There’s an old market saying that notes that bear market rallies can often be better than the real thing, suggests Mary Anne and Pamela Aden, editors of The Aden Forecast.
That was certainly the case in the Dow’s recent upmove, which has been a classic case of a strong bear market rally. And the key here is the bear market. The stock market has been bearish all year and the bear market remains in force. This means stocks will be headed lower, once this rebound rise is clearly over.
So how low could stocks go? Going back through history, the average drop is 56% for a stronger bear market. So far, the current bear has the characteristics of a stronger decline. If that proves to be the case, then stocks could possibly fall another 20% to 30%.
Reinforcing this view, the current bear market has followed the down moves in the two previous bear markets. In other words, they’re not exactly the same, but close enough. And based on the similarities, there’s more to go on the downside.
This is also being reinforced by the Nasdaq. It's been declining and it’s essentially been leading the way for the other stock indexes. It’s been the weakest, but most impressive is its leading (long-term) indicator.
Note, it’s heading down to the major low area. The current down move is on track to replay the 2008-09 experience.
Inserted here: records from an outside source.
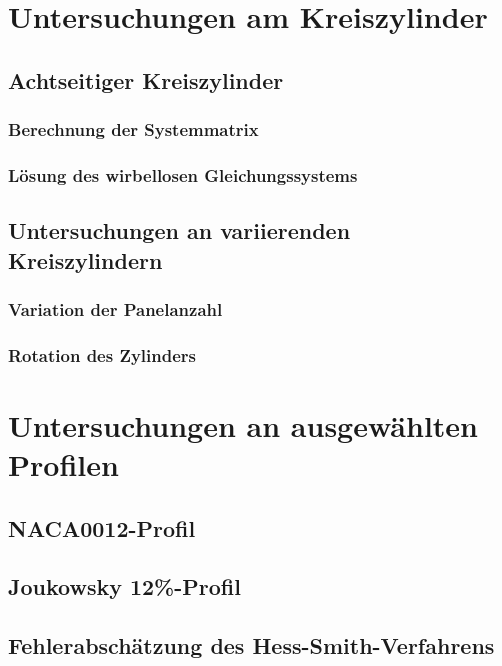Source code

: \section{Untersuchungen am  Kreiszylinder}
\subsection{Achtseitiger Kreiszylinder}
\subsubsection{Berechnung der Systemmatrix}
\subsubsection{Lösung des wirbellosen Gleichungssystems}
\subsection{Untersuchungen an variierenden Kreiszylindern}
\subsubsection{Variation der Panelanzahl}
\subsubsection{Rotation des Zylinders}
\section{Untersuchungen an ausgewählten Profilen}
\subsection{NACA0012-Profil}
\subsection{Joukowsky 12\%-Profil}
\subsection{Fehlerabschätzung des Hess-Smith-Verfahrens}




\newpage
This is yet another indication that this bear market is more likely to be a big one rather than a moderate one.
It’s also interesting to see that margin debt is coming down. This also reinforces the bear. How? Margin debt is debt that’s used to buy stocks. Normally, when stocks are going up, investors become more confident. So they borrow money to buy more stocks.
Margin debt hit a record high in October 2021, but it’s been coming down since then. This is typical behavior during bear markets. It happened in 2002, 2009 and in 2020.
Investors get nervous about declining stock prices and they unload their debt, and stop borrowing. And as you’d expect, margin debt falls along with the stock market. That’s what we’re now seeing this time around as well.
The stock market remains bearish. But the rebound rise moved higher before it stalled out, and stocks will be headed lower once this rebound is clearly over. For now, stocks are still very expensive and the leading indicators are reinforcing the primary trend is down. This means we’ll continue to play it safe and stay on the sidelines for the time being.